*** Opening PROVIDED TEXT ***

Trio locked up for mugging teenagers they lured to deserted Great Lines park in Gillingham
Three thugs have been locked up over the mugging of two teenagers as they walked through a deserted park late at night.
Thomas Hawkins, Nicky Tayler and Paul Pynn had told Hunter Smith, 16, and Alex Peters, 17, they would show them the way to a Rochester nightclub.
But they and others pounced in the darkness and left them battered. Mr Smith suffered concussion and ended up in intensive care.
Great Lines park in Gillnigham
Pynn, then 16, had at the time almost completed a Prince's Trust placement.
Tayler, 18, was sentenced to 15 months' youth custody, Pynn, now 17, to eight months' detention and training and Hawkins, 19, to six months' youth custody.
Tayler, of Madhuran Court, London Road, Strood, admitted two offences of actual bodily harm; Hawkins, of Frindsbury Road, Rochester, one offence of actual bodily harm; and Pynn, of Station Road, Strood, admitted one offence of robbery.

*** Closing PROVIDED TEXT ***
*** Opening SUPPLIED INFORMATION ***

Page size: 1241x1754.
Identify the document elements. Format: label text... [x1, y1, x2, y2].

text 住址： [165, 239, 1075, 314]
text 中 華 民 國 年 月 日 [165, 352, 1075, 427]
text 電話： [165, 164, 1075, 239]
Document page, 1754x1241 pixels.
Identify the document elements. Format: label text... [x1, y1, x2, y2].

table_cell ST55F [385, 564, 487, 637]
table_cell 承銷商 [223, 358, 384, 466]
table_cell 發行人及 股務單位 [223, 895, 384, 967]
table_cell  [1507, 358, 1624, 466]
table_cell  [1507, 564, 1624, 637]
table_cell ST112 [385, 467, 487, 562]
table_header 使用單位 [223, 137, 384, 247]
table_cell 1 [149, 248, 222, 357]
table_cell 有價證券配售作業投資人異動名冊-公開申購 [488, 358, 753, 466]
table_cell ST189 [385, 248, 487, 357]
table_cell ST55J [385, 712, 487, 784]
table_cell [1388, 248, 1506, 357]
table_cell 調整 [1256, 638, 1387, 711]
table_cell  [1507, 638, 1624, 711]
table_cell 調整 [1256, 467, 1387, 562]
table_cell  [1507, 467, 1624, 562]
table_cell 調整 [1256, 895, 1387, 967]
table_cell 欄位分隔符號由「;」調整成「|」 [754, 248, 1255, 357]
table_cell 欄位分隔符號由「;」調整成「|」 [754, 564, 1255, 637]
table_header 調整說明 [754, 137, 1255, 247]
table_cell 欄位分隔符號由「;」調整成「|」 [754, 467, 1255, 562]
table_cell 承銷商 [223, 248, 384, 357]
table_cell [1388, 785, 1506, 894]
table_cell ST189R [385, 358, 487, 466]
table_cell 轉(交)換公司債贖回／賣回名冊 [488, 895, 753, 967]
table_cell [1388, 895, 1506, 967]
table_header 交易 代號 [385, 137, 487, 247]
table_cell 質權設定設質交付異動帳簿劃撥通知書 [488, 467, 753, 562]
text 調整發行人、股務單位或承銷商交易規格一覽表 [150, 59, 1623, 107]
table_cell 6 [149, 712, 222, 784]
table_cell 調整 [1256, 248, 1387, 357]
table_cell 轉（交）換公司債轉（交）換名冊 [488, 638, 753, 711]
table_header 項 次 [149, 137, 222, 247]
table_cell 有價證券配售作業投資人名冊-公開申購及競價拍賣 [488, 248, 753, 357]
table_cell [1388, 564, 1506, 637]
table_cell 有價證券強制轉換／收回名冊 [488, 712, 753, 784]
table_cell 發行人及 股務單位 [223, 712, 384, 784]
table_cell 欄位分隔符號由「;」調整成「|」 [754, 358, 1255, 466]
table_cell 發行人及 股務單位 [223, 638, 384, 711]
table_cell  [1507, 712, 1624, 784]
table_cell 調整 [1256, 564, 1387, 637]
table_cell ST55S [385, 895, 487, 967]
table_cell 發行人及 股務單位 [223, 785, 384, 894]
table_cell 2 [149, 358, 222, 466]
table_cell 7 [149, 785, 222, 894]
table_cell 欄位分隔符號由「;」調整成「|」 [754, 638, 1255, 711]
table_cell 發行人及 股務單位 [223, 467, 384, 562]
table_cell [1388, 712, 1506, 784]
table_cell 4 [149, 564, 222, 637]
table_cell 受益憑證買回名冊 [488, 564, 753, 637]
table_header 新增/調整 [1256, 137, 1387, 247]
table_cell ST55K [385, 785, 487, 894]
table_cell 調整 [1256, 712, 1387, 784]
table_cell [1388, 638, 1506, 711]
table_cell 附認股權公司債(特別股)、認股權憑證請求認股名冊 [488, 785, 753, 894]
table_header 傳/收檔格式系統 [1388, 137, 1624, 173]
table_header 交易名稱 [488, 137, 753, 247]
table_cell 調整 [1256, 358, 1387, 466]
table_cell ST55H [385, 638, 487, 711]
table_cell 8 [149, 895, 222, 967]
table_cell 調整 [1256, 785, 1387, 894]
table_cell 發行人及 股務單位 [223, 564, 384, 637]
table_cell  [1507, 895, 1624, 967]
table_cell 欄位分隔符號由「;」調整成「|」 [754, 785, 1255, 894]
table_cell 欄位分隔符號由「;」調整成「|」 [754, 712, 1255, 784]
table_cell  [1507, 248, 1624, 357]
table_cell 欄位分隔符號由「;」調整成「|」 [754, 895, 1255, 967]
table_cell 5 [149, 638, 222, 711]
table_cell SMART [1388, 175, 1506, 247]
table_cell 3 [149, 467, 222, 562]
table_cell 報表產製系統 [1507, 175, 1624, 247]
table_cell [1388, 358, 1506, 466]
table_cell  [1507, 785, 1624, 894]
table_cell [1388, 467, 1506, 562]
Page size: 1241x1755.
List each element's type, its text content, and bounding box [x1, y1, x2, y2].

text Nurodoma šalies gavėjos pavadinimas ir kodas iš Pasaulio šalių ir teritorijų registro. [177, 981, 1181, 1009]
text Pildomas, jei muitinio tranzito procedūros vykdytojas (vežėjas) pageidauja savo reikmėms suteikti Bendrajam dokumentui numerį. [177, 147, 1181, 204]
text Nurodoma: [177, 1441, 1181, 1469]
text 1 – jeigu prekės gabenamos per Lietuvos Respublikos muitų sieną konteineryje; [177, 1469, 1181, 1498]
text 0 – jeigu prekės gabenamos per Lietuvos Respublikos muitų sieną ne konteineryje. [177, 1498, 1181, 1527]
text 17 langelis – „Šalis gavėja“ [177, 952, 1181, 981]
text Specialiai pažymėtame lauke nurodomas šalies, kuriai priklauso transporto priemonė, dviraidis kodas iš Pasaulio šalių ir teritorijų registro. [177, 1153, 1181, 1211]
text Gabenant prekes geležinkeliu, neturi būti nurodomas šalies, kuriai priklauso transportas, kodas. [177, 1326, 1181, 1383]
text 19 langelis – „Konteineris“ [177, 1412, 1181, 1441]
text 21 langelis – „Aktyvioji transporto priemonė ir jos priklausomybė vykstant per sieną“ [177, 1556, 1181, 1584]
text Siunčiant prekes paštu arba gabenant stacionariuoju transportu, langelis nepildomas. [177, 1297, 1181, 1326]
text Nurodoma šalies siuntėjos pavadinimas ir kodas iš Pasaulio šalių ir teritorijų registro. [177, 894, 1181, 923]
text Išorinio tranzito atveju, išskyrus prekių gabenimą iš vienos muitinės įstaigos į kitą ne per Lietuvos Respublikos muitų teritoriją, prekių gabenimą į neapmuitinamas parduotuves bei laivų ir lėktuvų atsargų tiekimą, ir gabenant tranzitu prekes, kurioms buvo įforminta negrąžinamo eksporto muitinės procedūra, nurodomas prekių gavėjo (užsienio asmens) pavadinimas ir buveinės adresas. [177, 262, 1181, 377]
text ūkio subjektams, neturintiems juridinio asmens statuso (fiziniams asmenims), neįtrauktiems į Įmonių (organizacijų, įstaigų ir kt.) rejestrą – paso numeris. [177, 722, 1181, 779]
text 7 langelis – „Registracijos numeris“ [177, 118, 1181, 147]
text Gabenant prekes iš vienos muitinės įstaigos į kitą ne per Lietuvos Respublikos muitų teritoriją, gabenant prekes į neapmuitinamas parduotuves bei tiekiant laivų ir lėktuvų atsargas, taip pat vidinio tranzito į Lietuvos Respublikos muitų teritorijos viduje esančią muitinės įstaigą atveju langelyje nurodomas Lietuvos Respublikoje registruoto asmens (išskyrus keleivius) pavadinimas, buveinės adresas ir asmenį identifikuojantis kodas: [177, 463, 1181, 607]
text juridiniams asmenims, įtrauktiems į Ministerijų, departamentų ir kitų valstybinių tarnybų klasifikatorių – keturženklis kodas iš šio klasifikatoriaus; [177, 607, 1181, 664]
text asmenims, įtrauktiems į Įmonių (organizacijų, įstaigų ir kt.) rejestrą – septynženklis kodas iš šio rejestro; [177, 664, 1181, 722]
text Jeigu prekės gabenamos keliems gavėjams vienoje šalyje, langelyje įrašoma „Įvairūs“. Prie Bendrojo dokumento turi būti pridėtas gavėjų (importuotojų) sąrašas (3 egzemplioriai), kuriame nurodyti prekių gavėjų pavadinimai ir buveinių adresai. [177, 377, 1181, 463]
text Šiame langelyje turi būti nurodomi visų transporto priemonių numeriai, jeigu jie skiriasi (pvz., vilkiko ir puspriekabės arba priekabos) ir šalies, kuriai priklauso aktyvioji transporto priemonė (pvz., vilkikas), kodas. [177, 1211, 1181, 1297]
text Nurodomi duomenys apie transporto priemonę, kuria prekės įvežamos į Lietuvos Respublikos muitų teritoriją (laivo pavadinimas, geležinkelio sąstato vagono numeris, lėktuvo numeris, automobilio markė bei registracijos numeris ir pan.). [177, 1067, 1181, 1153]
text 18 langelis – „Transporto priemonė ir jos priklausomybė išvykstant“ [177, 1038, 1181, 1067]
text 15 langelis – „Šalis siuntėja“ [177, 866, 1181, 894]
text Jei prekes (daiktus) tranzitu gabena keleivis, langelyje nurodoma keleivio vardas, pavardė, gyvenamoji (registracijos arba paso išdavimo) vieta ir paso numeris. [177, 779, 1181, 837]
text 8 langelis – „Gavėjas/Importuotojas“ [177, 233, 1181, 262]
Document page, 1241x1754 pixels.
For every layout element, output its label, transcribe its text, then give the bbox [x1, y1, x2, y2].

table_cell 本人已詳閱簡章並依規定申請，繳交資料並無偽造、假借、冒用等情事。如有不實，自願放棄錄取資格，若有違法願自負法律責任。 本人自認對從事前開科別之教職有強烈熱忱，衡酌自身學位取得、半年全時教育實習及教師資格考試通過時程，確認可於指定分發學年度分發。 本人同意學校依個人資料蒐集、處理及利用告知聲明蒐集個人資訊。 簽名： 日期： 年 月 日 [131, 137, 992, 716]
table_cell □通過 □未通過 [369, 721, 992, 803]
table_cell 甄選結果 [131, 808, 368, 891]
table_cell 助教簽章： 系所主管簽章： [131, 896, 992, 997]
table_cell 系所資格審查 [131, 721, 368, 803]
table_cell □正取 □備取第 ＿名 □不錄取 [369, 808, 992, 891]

*** Closing SUPPLIED INFORMATION ***

TASK STATEMENT: Reproduce the text of the Gillingham mugging report between "Tayler, 18, was" and "offence of robbery.", inclusive, without altering any wording.

EXERCISE RESULT:
Tayler, 18, was sentenced to 15 months' youth custody, Pynn, now 17, to eight months' detention and training and Hawkins, 19, to six months' youth custody.
Tayler, of Madhuran Court, London Road, Strood, admitted two offences of actual bodily harm; Hawkins, of Frindsbury Road, Rochester, one offence of actual bodily harm; and Pynn, of Station Road, Strood, admitted one offence of robbery.